Exercise directions:
Rewrite the text of the records, changing "2 buçuk" to "iki buçuk" and leaving everything else the same. Leave the pictures out of your answer.

Stored data entries:

________

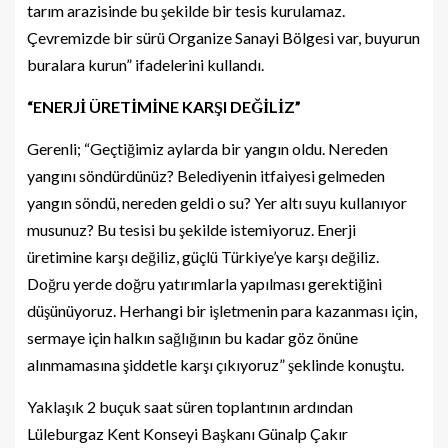
tarım arazisinde bu şekilde bir tesis kurulamaz.
Çevremizde bir sürü Organize Sanayi Bölgesi var, buyurun
buralara kurun” ifadelerini kullandı.
“ENERJİ ÜRETİMİNE KARŞI DEĞİLİZ”
Gerenli; “Geçtiğimiz aylarda bir yangın oldu. Nereden
yangını söndürdünüz? Belediyenin itfaiyesi gelmeden
yangın söndü, nereden geldi o su? Yer altı suyu kullanıyor
musunuz? Bu tesisi bu şekilde istemiyoruz. Enerji
üretimine karşı değiliz, güçlü Türkiye’ye karşı değiliz.
Doğru yerde doğru yatırımlarla yapılması gerektiğini
düşünüyoruz. Herhangi bir işletmenin para kazanması için,
sermaye için halkın sağlığının bu kadar göz önüne
alınmamasına şiddetle karşı çıkıyoruz” şeklinde konuştu.
Yaklaşık 2 buçuk saat süren toplantının ardından
Lüleburgaz Kent Konseyi Başkanı Günalp Çakır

________

Solution to this exercise:
tarım arazisinde bu şekilde bir tesis kurulamaz.
Çevremizde bir sürü Organize Sanayi Bölgesi var, buyurun
buralara kurun” ifadelerini kullandı.
“ENERJİ ÜRETİMİNE KARŞI DEĞİLİZ”
Gerenli; “Geçtiğimiz aylarda bir yangın oldu. Nereden
yangını söndürdünüz? Belediyenin itfaiyesi gelmeden
yangın söndü, nereden geldi o su? Yer altı suyu kullanıyor
musunuz? Bu tesisi bu şekilde istemiyoruz. Enerji
üretimine karşı değiliz, güçlü Türkiye’ye karşı değiliz.
Doğru yerde doğru yatırımlarla yapılması gerektiğini
düşünüyoruz. Herhangi bir işletmenin para kazanması için,
sermaye için halkın sağlığının bu kadar göz önüne
alınmamasına şiddetle karşı çıkıyoruz” şeklinde konuştu.
Yaklaşık iki buçuk saat süren toplantının ardından
Lüleburgaz Kent Konseyi Başkanı Günalp Çakır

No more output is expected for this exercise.